‘Monkey dust’ killer drug makes users ‘aggressively lick dancefloors’


A deadly new drug known as ‘monkey dust’ is sweeping the Australian rave scene, leading to warnings from authorities. The drug, also referred to as bath salts or MDPV, is being sold across the nation’s music festivals and dancefloors in increasing numbers.  

One report in Australia said that a woman who had taken MDPV ended up ‘licking the dance floor so feverishly her tongue bled’. At about £2 a hit, the synthetic substance ‘turns users into the Incredible Hulk’ and can leave them high for days on end.

Professor Nicole Lee, from Curtin University’s National Drug Research Institute in Perth, said the emergence of the party drug in Australia is alarming.    

“It has some effects that are pretty similar to amphetamines and cocaine. If you take too much people can become a bit confused. In the longer term, there have been reports of paranoia and psychosis that are similar to ice – that seem to happen in a much shorter period of time. It’s not a drug we know heaps about.”

Users in Australia have been filmed jumping in front of cars and standing perilously on tall buildings because the drug makes them think they cannot be harmed.

MDPV is a psychoactive substance that can be “snorted, smoked, taken orally or injected” and its effects can kick in at low doses of 5-10mg. “It has quite a euphoric effect but is also very stimulating when taken at a very low dose,” Edith Cowan University senior lecturer in addiction Stephen Bright said.

“At overdose levels, this drug can cause cardiac failure and the overheating of your internal organs,” he added.
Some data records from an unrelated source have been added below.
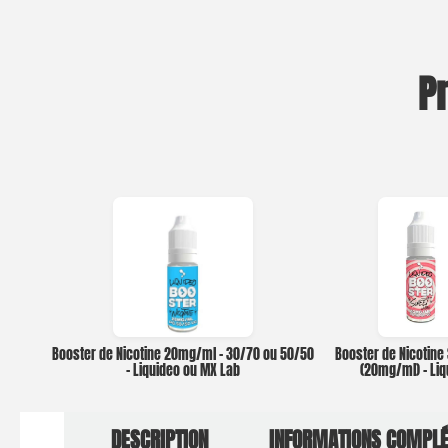
P
Booster de Nicotine 20mg/ml – 30/70 ou 50/50
Booster de Nicotine
– Liquideo ou MX Lab
(20mg/ml) – Li
DESCRIPTION
INFORMATIONS COMPL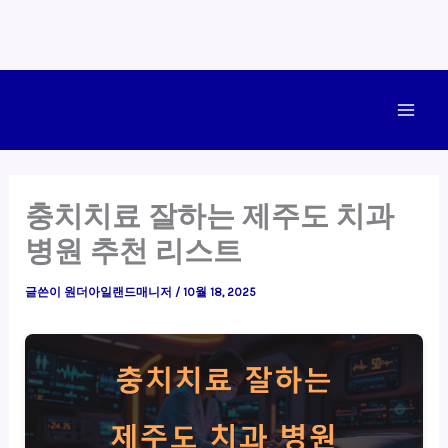
콘
텐
Main
츠
로
Men
건
충치치료 잘하는 제주도 치과
너
병원 추천 리스트
뛰
기
글쓴이
원더아일랜드매니저
/
10월 18, 2025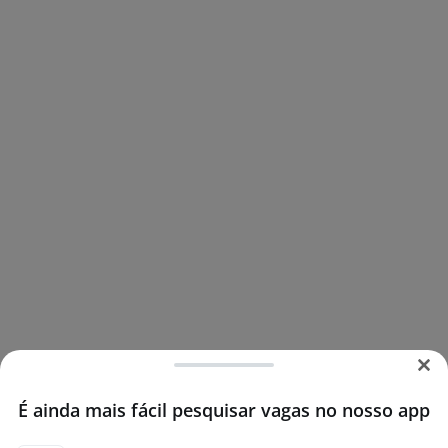
É ainda mais fácil pesquisar vagas no nosso app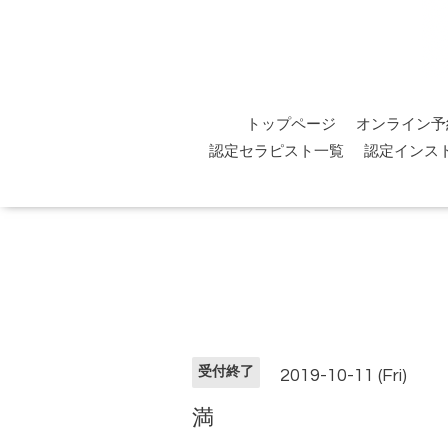
トップページ
オンライン予
認定セラピスト一覧
認定インス
受付終了
2019-10-11 (Fri)
満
This terrifying process, known as rhabdomyolysis, means that your internal organs effectively melt from overheating.

Small dose of the drug give users an Ecstasy-style high, but larger doses leave users hallucinating and paranoid. One user on trip-report site Erowid said:

“It has been over 72 hours since I last dosed and I still feel crazy and out of control (mainly my eyes, I might be in control but I don’t trust myself). I’m scared to leave my room, even to go get food. I’m very scared and feel like I’ve gone crazy permanently.”